[TEXT PASSAGE]
BEGIN

First I'll describe the general setup. Let $S$ be a fixed subset of $\mathbb{Q}^{\geq 0}$. Assume $0\in S$. Let $L$ be a language with a binary relation symbol $d_s(x,y)$ for all $s\in S$. Any metric space has a canonical interpretation as an $L$-structure where $d_s(x,y)$ is "$d(x,y)\leq s$".

Let $\mathcal{K}$ be the class of finite metric spaces with distances in $S$. (This may not be the finite models of an elementary class. I'll get to this later.) Delhomme, LaFlamme, Pouzet, and Sauer showed that $\mathcal{K}$ is a Fraisse class if and only if for any $s_1,s_2,s_3,s_4\in S$, if there is some $t\in S$ such that $\{s_1,s_2,t\}$ and $\{s_3,s_4,t\}$ are "metric triangles" (i.e., any combination satisfies the triangle inequality), then there is some $u\in S$ such that $\{s_1,s_3,u\}$ and $\{s_2,s_4,u\}$ are metric triangles. In other words, this describes the amalgamation of two triangles $\{s_1,s_2,t\}$ and $\{s_3,s_4,t\}$ over the common distance $t$. In this case, we say that $S$ satisfies the four-values condition, and let $T$ be the theory of the Fraisse limit of $\mathcal{K}$.

END

[EXERCISE 1]
In the passage on finite metric spaces, what name is given to the condition that makes the class a Fraisse class?
The passage above and the records that come next are unrelated pieces of material.

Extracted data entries
BEGIN

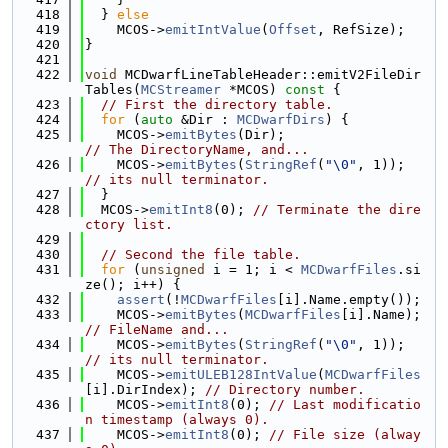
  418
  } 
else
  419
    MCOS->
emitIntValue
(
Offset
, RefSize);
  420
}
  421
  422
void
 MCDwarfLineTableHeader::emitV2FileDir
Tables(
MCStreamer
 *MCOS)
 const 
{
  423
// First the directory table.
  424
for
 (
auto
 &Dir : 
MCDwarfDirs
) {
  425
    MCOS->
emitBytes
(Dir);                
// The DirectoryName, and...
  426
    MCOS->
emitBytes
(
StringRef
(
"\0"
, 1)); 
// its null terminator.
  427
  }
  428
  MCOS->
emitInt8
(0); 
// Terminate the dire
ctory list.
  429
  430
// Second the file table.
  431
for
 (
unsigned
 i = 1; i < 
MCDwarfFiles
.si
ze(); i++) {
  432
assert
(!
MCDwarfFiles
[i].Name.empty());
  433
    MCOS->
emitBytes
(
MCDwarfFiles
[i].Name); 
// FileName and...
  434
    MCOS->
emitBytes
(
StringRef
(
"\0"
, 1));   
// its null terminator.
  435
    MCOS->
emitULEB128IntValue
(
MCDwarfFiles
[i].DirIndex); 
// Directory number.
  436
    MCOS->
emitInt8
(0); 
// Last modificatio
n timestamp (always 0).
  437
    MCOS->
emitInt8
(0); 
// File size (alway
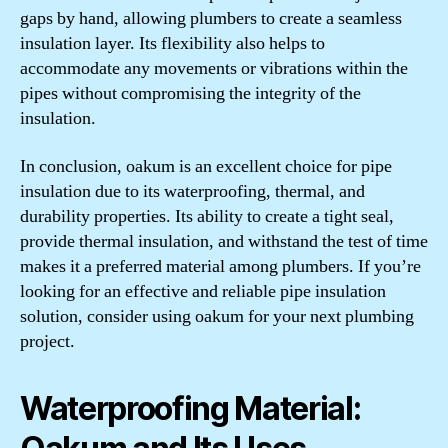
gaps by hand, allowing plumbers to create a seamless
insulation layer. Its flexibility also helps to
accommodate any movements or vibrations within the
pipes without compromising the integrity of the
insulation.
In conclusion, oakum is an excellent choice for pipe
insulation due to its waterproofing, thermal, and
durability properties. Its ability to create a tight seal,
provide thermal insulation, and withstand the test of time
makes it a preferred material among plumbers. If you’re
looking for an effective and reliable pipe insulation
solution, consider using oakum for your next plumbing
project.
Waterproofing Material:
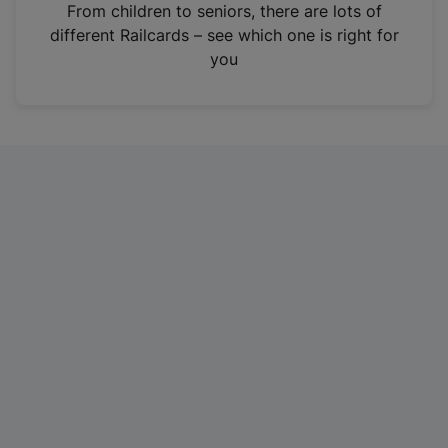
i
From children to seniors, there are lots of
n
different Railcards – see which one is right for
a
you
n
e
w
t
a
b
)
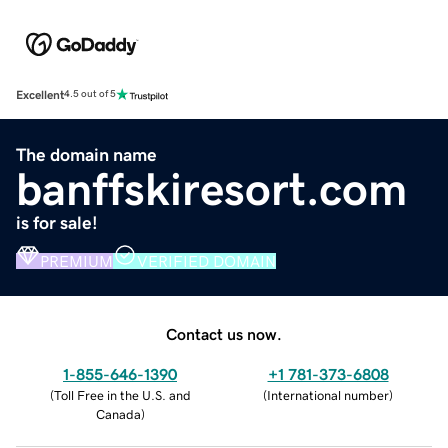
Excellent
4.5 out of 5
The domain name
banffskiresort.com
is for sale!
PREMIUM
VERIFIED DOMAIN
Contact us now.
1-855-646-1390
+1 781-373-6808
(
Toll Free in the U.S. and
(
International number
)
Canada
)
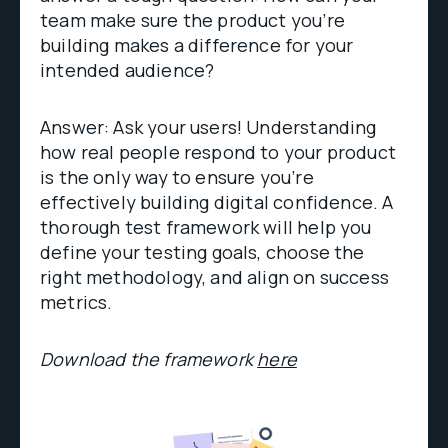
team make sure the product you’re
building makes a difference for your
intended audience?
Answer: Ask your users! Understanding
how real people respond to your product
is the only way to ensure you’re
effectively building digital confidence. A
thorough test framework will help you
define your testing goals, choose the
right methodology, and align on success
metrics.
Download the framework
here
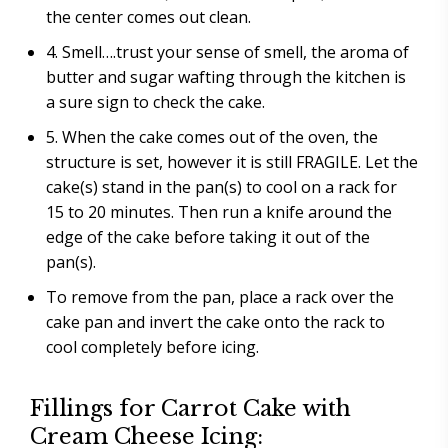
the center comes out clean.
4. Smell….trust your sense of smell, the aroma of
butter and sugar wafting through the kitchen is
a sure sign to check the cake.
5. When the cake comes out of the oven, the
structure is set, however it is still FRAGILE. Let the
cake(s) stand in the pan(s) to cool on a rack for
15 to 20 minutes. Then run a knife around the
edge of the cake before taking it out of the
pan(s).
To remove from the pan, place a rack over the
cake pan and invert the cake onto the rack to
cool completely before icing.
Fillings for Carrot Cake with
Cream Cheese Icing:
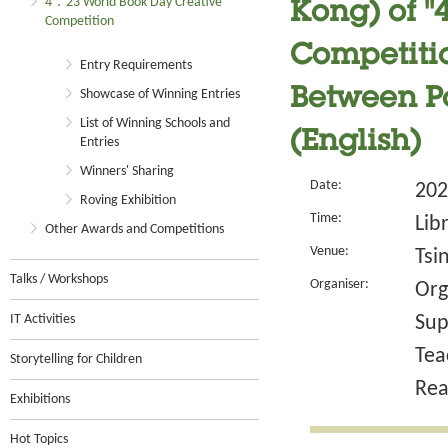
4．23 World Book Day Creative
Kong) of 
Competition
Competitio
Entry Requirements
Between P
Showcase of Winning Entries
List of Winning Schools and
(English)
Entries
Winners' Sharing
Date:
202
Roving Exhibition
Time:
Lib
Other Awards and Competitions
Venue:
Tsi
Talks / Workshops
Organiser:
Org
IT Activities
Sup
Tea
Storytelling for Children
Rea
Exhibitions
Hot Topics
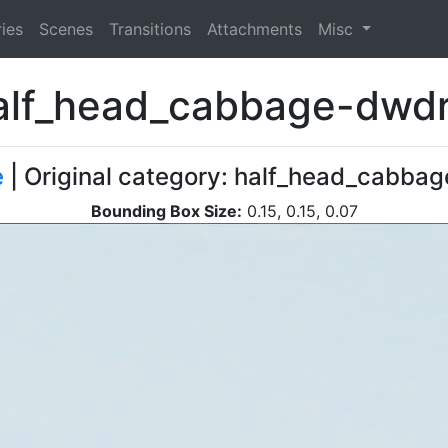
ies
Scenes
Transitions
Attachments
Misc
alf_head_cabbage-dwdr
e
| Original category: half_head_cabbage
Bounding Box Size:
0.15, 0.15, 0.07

END

[EXERCISE 2]
Set down everything from the start of the records down to the line containing "File size (alway", including both ends. Leave out the pictures.

[ANSWER AREA 1]
The four-values condition.

[ANSWER AREA 2]
  418
  } 
else
  419
    MCOS->
emitIntValue
(
Offset
, RefSize);
  420
}
  421
  422
void
 MCDwarfLineTableHeader::emitV2FileDir
Tables(
MCStreamer
 *MCOS)
 const 
{
  423
// First the directory table.
  424
for
 (
auto
 &Dir : 
MCDwarfDirs
) {
  425
    MCOS->
emitBytes
(Dir);                
// The DirectoryName, and...
  426
    MCOS->
emitBytes
(
StringRef
(
"\0"
, 1)); 
// its null terminator.
  427
  }
  428
  MCOS->
emitInt8
(0); 
// Terminate the dire
ctory list.
  429
  430
// Second the file table.
  431
for
 (
unsigned
 i = 1; i < 
MCDwarfFiles
.si
ze(); i++) {
  432
assert
(!
MCDwarfFiles
[i].Name.empty());
  433
    MCOS->
emitBytes
(
MCDwarfFiles
[i].Name); 
// FileName and...
  434
    MCOS->
emitBytes
(
StringRef
(
"\0"
, 1));   
// its null terminator.
  435
    MCOS->
emitULEB128IntValue
(
MCDwarfFiles
[i].DirIndex); 
// Directory number.
  436
    MCOS->
emitInt8
(0); 
// Last modificatio
n timestamp (always 0).
  437
    MCOS->
emitInt8
(0); 
// File size (alway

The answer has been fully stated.